A coffee plunger, also known as a French Press, a cafetière, or press pot, is a traditional coffee brewing device with probably the simplest model of all coffee makers. A glass pitcher, a stainless steel structure, a lid fitted with a filter piston, nothing more, nothing less for this object that is both simple in design and particularly effective for enjoying a good coffee. It is not by chance that professionals often use it to judge the quality of a coffee or a blend. The fact remains that it allows you to appreciate all the taste and aromas of your coffee.
Do you know how to use a coffee plunger? Are you sure you are getting the most out of it? Don’t worry! This article will answer all your questions.
History of the Coffee Plunger
Contrary to many people’s beliefs, the one who gave birth to a coffee plunger is not an Italian but a Frenchman; hence it’s given the name French Press. Although the invention and design of this device are attributed to Attilio Climani in 1929, it turns out that a patent already existed five years earlier, filed by Marcel-Pierre Paquet.
The victors write history, and it is to the Italian who marketed it first. However, even if we speak of Italian coffee makers, the coffee plunger is still called the “French Press.” This is because, initially, most of the production was done in France.
Now coffee plungers are used worldwide, as the simplest and the most traditional coffee brewing devices. Its simplicity and efficiency make it a “must-have” machine for all coffee lovers.
The stainless steel of its structure, the glass of its jug, and the black of its lid and plastic handle make it a classy object. Therefore, it is logical that these machines are found in the kitchens of many homes around the world.
Many models and variations of these coffee makers now exist, offering either a different aesthetic or a particular property. Anyway, the principle of operation of this aroma extraction system has remained the same since its invention.
How Do Coffee Plungers Work?
The French press or coffee plunger will allow you to infuse your ground coffee before filtering the mixture and tasting it instantly.
After pouring coffee into the bottom of the glass tank, add simmering water and then mix. You have to put the cover with the piston in a high position. This makes it possible not to let the water cool too quickly and ensures a perfect extraction of the taste and aroma. The infusion will last between 3 and 7 minutes, depending on the fineness of the grinding of your beans.
Then lower the piston. The filter is responsible for retaining the ground coffee, allowing you to enjoy it straight away.
A Useful Tip: Regarding the infusion time, you must consider the grinding of the coffee. The coarser it is, the more time it will take for the infusion to occur (between 5 and 7 minutes).
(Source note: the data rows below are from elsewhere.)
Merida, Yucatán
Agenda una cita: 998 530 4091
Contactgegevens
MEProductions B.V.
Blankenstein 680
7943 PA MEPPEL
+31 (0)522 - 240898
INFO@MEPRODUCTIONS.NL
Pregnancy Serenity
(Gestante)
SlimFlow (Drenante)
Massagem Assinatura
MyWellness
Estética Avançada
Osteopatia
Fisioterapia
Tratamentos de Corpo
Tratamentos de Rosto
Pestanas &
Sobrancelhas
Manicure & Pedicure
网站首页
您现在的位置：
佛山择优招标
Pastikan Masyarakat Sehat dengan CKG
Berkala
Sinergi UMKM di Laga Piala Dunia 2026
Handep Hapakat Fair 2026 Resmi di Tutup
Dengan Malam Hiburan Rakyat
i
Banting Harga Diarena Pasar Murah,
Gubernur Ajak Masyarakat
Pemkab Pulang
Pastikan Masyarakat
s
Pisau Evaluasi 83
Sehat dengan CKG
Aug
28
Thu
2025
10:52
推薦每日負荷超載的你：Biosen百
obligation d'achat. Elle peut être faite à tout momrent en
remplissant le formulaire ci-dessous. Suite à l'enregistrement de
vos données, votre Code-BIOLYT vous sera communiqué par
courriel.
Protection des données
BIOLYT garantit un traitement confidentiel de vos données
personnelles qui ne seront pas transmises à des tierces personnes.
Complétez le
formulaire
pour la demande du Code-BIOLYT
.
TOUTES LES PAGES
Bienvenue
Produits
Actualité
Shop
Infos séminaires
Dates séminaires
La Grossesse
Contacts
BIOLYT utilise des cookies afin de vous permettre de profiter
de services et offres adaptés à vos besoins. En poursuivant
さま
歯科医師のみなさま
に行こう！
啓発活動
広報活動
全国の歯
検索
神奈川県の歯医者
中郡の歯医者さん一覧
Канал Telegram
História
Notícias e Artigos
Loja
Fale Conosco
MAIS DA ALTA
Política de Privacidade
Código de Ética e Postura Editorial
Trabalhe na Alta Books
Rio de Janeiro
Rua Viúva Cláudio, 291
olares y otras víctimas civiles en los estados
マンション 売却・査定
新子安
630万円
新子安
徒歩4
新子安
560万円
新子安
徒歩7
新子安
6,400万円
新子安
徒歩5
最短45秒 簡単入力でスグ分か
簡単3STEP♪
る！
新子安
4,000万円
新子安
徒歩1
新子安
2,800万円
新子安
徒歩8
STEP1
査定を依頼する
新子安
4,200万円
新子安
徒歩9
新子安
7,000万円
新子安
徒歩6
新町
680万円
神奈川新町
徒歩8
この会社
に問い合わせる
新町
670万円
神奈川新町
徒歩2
Waiting between 3 and 4 minutes for a finer ground coffee will be enough; otherwise, the infusion could become loaded with bitterness. Also, be careful! Too fine coffee can pass through the filter and end up at the bottom of your coffee maker.
You must have noticed that in using a coffee plunger, you need no heating system, no electric control, a little patience, and a simple pressure are enough.
No matter what type of product you choose from this family of coffee makers, the operation will remain the same. The main differences will lie in the options available (two filters, insulated double-walled stainless steel jug, etc.).
The other major difference is the capacity. Depending on the number of coffee drinkers, you will need to adjust the size of the machine. Depending on the model, you can prepare 1 to 8 cups.
How to Choose the Right Coffee Plunger?
Your choice will largely depend on the number of drinkers at coffee time. We count about 12 cl (centiliter) for a cup. Therefore, a 70 cl coffee maker will be able to prepare around 6 cups. This is what should guide your choice, the capacity. Of course, you are free to choose a particular design or material.
A Useful Tip: An important point to consider is the coffee and the grind you consume. If you use an “espresso” type coffee, be aware that the deposit at the bottom of each cup will be systematically present (a bit like Turkish coffee, but less dense!).
As the grind is fine, the filter cannot retain it well. So, opt for a double filter model. If you start with grinding coffee beans, choose a coarse grind. It’s the best way to enjoy your coffee until the last drop.
It is often said that fast and good do not go together. If this maxim is part of your vocabulary, you can opt for a coffee plunger! We hope the information above on how to use a coffee plunger will help you make coffee the right way.